* _Passage_:

···

In this paper, the authors present an open-source tool kit for the generation of microfabricated transparent models of porous media (micromodels) from image data sets using optically transparent 3D polymer additive manufacturing (3D printing or sintering). These micromodels serve as research and pedagogical tools that facilitate the direct visualization of drainage and imbibition within quasi-2D porous media, generated from a range of image modalities [e.g., thin section micrographs, µ-computed tomography (μCT) orthoslices, and conventional digital photography].

Introduction

Though recent advances in 3D X-ray imaging, such as X-ray microtomography and µCT, permit volumetric imaging of microcore flood experiments within geological samples at the pore scale, experimental observations of dynamic (time-resolved) multiphase flow within pore networks still are obtained conventionally using transparent etched or molded synthetic porous media commonly referred to as micromodels. Typically, video footage of fluid imbibition and drainage experiments conducted across these quasi-2D pore networks is used to understand fluid distributions and displacement mechanisms within an equivalent 3D porous media. Contrary to state-of-the-art dynamic µCT coreflood experiments, which require synchrotron beam time to be conducted, micromodel studies can be undertaken routinely within a laboratory-based setting with a relatively simple experimental setup. However, the facilities required to fabricate micromodels typically are highly specialized, with production often outsourced to third-party manufacturers.

···

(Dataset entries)
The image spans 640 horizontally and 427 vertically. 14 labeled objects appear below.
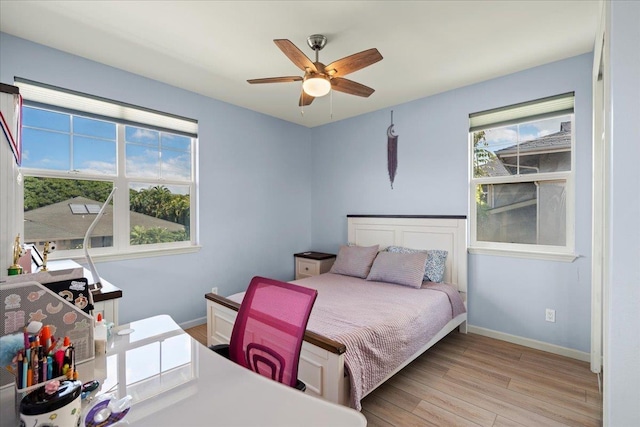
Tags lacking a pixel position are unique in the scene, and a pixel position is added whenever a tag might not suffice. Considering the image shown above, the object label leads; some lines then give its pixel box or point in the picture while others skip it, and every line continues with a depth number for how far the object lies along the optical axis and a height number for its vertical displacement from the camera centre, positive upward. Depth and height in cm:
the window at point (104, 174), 258 +37
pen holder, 69 -45
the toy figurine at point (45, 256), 165 -24
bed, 180 -80
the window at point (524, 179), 282 +30
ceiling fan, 196 +100
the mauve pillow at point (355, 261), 357 -61
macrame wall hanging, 389 +74
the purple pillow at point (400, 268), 312 -62
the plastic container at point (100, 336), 116 -49
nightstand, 423 -75
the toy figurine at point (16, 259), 129 -21
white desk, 82 -56
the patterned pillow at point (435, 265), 327 -60
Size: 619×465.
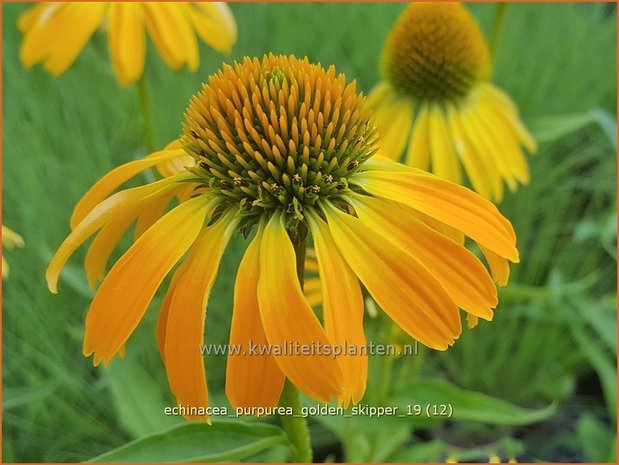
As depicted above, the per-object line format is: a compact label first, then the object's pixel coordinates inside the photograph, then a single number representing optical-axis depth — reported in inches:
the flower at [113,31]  9.3
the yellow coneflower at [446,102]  9.3
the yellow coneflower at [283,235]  5.7
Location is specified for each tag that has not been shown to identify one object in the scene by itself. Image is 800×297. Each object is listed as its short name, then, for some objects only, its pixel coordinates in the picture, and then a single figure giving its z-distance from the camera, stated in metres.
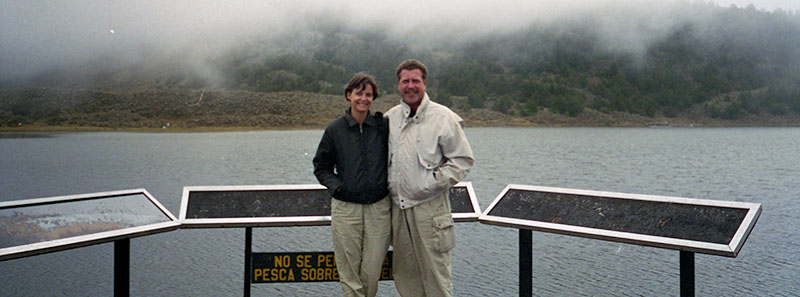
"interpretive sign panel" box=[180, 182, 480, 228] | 3.80
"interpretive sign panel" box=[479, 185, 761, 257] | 3.05
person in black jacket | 3.25
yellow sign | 3.97
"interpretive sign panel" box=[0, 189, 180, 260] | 3.05
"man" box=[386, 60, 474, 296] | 3.20
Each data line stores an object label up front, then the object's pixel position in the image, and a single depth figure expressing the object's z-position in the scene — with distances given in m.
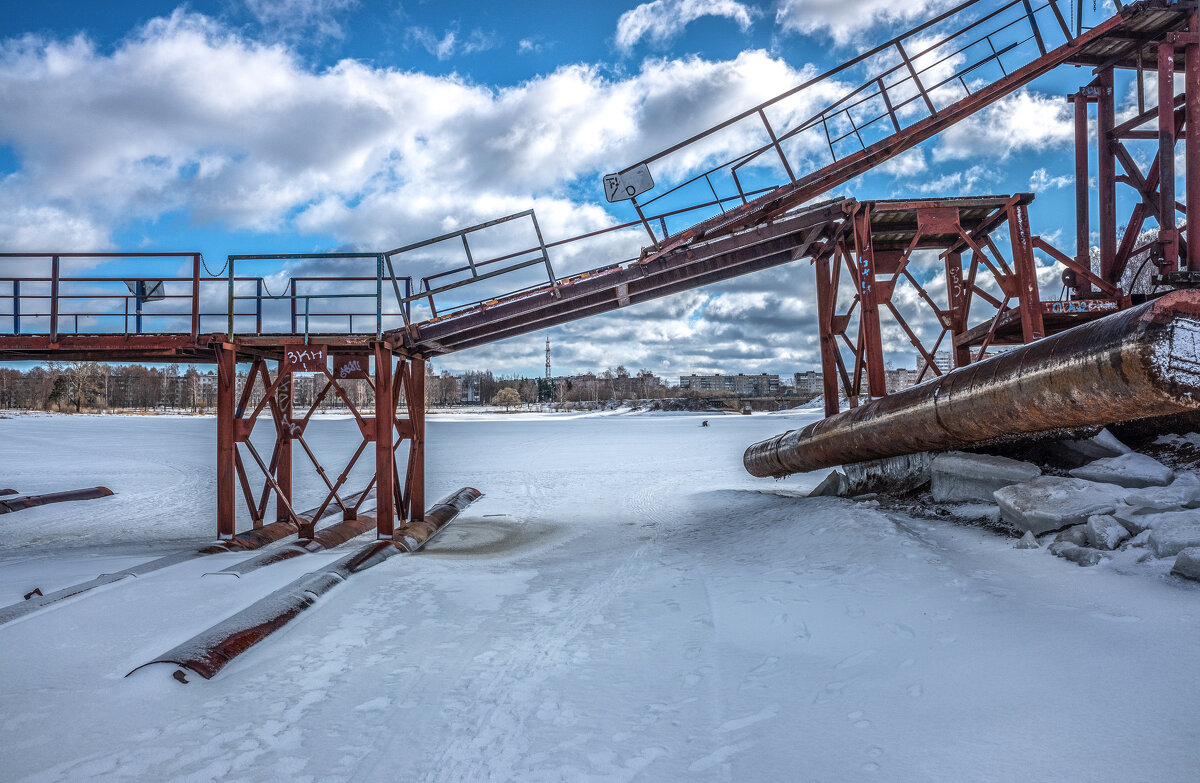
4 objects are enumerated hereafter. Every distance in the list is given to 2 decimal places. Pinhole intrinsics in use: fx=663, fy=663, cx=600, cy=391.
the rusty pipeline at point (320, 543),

···

* _Problem description_:
Quote the entire passage on micromodel fabrication from above, word for word.

* _Answer for this exercise_:
In this paper, the authors present an open-source tool kit for the generation of microfabricated transparent models of porous media (micromodels) from image data sets using optically transparent 3D polymer additive manufacturing (3D printing or sintering). These micromodels serve as research and pedagogical tools that facilitate the direct visualization of drainage and imbibition within quasi-2D porous media, generated from a range of image modalities [e.g., thin section micrographs, µ-computed tomography (μCT) orthoslices, and conventional digital photography].

Introduction

Though recent advances in 3D X-ray imaging, such as X-ray microtomography and µCT, permit volumetric imaging of microcore flood experiments within geological samples at the pore scale, experimental observations of dynamic (time-resolved) multiphase flow within pore networks still are obtained conventionally using transparent etched or molded synthetic porous media commonly referred to as micromodels. Typically, video footage of fluid imbibition and drainage experiments conducted across these quasi-2D pore networks is used to understand fluid distributions and displacement mechanisms within an equivalent 3D porous media. Contrary to state-of-the-art dynamic µCT coreflood experiments, which require synchrotron beam time to be conducted, micromodel studies can be undertaken routinely within a laboratory-based setting with a relatively simple experimental setup. However, the facilities required to fabricate micromodels typically are highly specialized, with production often outsourced to third-party manufacturers.